- Data excerpt -
++++++

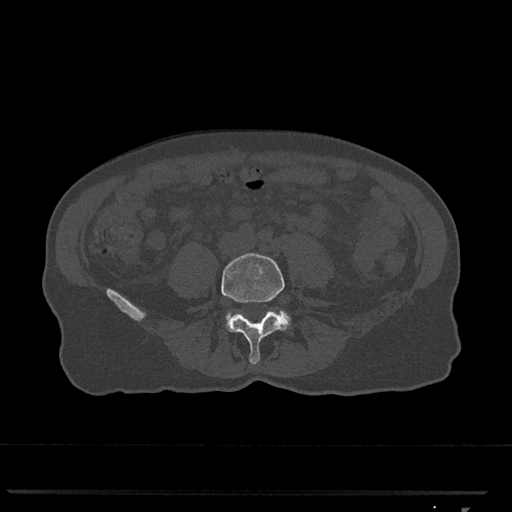
CT including the spine, one axial slice; slice 196 of 793 in the series (ordered by position); reconstruction kernel Br40s/3; 120 kVp; bone window (W 1800 / L 400 HU); 512 × 512 image matrix. Patient: female, 62 years. From the clinical record (not read from this slice): primary cancer: renal.
Outlined on this slice (semi-automatically segmented with operator editing):
- L4 vertebra: bounding box <221,253,286,365> (left, top, right, bottom; pixels)
- L5 vertebra: <226,311,291,329>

++++++

What lines of the material above include "slice"? Copy each one.

- Final answer -
CT including the spine, one axial slice; slice 196 of 793 in the series (ordered by position); reconstruction kernel Br40s/3; 120 kVp; bone window (W 1800 / L 400 HU); 512 × 512 image matrix. Patient: female, 62 years. From the clinical record (not read from this slice): primary cancer: renal.
Outlined on this slice (semi-automatically segmented with operator editing):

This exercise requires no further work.